Florilège. Un article du site de L’Obs du 1er juillet 2019 aurait mis en cause l’impartialité du juge qui maintient Antonin Bernanos, coffré pour des violences, en prison. Le ministère a aussi noté un tweet du 16 mars 2019 dans lequel le magistrat dénonce les conséquences des exactions des antifas et de l’extrême gauche. Nouveau tweet dans le même sens le 17 mars 2019. En mars 2019, il était interrogé sur la mise en cause par ses interlocuteurs de son devoir d'impartialité et de réserve.
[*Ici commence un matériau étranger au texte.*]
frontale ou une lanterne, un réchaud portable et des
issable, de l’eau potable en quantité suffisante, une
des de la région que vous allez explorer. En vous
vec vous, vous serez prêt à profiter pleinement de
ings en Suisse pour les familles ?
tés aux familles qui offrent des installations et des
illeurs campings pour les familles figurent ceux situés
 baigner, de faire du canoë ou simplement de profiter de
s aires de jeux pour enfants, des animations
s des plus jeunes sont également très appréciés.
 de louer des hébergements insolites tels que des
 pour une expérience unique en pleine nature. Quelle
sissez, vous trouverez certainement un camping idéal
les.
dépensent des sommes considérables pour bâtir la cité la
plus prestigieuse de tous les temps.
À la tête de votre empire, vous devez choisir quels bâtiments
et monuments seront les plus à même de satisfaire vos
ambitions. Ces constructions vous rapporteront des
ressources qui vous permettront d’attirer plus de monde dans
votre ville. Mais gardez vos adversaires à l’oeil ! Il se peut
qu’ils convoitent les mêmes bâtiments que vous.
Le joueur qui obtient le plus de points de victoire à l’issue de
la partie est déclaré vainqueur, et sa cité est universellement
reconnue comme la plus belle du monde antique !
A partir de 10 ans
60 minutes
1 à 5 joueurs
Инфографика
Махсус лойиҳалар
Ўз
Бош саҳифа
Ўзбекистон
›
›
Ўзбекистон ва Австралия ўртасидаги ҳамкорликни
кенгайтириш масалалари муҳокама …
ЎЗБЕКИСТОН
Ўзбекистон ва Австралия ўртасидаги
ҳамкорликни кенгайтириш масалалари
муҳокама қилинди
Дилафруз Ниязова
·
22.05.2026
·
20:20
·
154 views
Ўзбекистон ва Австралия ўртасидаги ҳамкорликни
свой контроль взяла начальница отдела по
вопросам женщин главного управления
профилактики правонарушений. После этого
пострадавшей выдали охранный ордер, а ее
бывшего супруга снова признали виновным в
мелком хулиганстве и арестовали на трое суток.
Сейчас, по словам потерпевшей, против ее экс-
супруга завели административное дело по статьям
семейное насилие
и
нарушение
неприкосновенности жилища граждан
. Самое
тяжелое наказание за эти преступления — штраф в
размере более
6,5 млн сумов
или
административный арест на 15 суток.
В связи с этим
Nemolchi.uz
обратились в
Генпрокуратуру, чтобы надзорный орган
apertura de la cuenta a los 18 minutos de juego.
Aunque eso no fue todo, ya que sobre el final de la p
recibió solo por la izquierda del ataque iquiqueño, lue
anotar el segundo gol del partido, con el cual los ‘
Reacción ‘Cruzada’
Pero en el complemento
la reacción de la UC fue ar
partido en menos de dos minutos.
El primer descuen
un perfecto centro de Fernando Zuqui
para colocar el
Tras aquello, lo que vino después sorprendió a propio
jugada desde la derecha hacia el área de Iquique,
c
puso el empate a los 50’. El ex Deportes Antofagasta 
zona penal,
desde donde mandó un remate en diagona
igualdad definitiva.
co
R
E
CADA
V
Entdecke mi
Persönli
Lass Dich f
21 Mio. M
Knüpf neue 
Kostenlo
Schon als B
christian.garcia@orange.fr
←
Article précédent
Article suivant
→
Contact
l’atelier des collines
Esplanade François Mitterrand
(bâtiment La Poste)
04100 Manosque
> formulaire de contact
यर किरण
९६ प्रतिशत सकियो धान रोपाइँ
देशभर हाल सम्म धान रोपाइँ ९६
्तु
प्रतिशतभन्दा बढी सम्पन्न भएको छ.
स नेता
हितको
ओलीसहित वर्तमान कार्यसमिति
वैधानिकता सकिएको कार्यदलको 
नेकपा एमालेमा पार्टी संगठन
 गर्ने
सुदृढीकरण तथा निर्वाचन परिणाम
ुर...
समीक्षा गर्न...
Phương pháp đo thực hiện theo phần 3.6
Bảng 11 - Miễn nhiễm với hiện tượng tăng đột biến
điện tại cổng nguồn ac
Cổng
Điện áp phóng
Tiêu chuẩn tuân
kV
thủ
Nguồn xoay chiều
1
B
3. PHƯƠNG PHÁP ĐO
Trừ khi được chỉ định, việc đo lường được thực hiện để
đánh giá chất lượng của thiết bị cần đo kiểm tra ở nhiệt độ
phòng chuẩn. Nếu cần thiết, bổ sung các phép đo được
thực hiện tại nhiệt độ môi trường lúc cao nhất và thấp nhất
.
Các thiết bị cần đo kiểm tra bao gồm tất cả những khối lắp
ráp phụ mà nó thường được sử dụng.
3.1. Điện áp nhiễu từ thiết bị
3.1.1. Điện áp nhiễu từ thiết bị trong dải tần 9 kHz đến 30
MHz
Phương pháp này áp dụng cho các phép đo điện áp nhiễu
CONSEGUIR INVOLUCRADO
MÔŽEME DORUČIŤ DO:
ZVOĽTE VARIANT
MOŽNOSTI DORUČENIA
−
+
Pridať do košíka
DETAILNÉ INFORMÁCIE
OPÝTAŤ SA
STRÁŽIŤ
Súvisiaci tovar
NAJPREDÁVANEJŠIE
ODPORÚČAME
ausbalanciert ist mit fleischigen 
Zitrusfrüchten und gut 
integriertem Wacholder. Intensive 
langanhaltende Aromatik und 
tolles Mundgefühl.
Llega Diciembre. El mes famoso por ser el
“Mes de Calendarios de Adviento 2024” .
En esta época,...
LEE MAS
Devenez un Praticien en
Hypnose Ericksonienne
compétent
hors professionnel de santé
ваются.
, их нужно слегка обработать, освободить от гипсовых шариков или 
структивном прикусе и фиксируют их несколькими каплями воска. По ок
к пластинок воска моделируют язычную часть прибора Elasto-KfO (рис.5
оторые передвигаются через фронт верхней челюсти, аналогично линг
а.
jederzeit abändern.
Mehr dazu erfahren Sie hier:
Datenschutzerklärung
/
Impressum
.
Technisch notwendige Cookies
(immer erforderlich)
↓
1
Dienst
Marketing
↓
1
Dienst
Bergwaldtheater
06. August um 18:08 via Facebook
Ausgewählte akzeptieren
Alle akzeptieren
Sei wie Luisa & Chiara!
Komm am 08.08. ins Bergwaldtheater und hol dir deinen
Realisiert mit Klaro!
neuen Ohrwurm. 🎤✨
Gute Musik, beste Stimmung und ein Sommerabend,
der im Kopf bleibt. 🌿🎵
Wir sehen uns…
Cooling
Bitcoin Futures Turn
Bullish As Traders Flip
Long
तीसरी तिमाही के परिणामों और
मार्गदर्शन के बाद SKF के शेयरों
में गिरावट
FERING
Et se défend. « Décrire un phénomène, voire même laisser penser qu'on le désapprouve, ce qui est plutôt normal concernant des faits délictuels criminels, ne me semble pas incompatible avec les devoirs d'un magistrat dont tout le travail et même l'honneur est de savoir s'extraire de ses propres convictions […] » Prats explique que son compte personnel lui sert de vecteur de communication à la fois syndical et politique, ajoute la note.
Mais le magistrat ne renonce pas et dénonce toujours la fraude.
« Le 30 avril 2020 Monsieur Charles Prats dénonce une fraude potentielle aux prestations sociales à hauteur de 3 milliards d'euros lors d'une interview au Figaro Magazine », poursuit le ministère. Le 1er janvier 2021, rebelotte dans le magazine VSD. Le ministère n’a pas apprécié, non plus, « une série de tweets et de retweets » dénonçant les trafiquants de stupéfiant, les réformes de l'administration des douanes ou les poursuites pénales abandonnées devant les tribunaux pour enfants. « Bienvenue au Laxistan », lance Prats.
Tant de détermination à dénoncer les fraudes et les fraudeurs, tant de soin pour l’intérêt général deviennent intolérables à l’État macroniste. « La multiplication des prises de parole de Monsieur Charles Prats peut interroger sur son respect de ses devoirs de réserve et de prudence », avance le ministère. Conclusion : « Les déclarations publiques de Monsieur Charles Prats […] paraissent devoir faire l'objet d'investigations complémentaires. » Monsieur le garde des Sceaux demande de « diligenter une mission d'enquête administrative aux fins de procéder à toute vérification utile sur les incidents et comportements de Monsieur Charles Prats ». Et réclame « les mesures urgentes qui pourraient s'avérer nécessaires ».
Le groupe UDI dénonce ces manœuvres. L'avocate de Charles Prats, Maître Caroline Wassermann, annonçait, le 29 octobre, sur le site du Figaro, qu'elle lâchait « une procédure totalement à charge » qualifiée par elle de « mascarade » au parfum très politique. Ces procédés autoritaires hippopotamesques vous rappellent les heures troubles de l’URSS ? Bienvenue en Macronie, où le dindon porte un nom : le contribuable.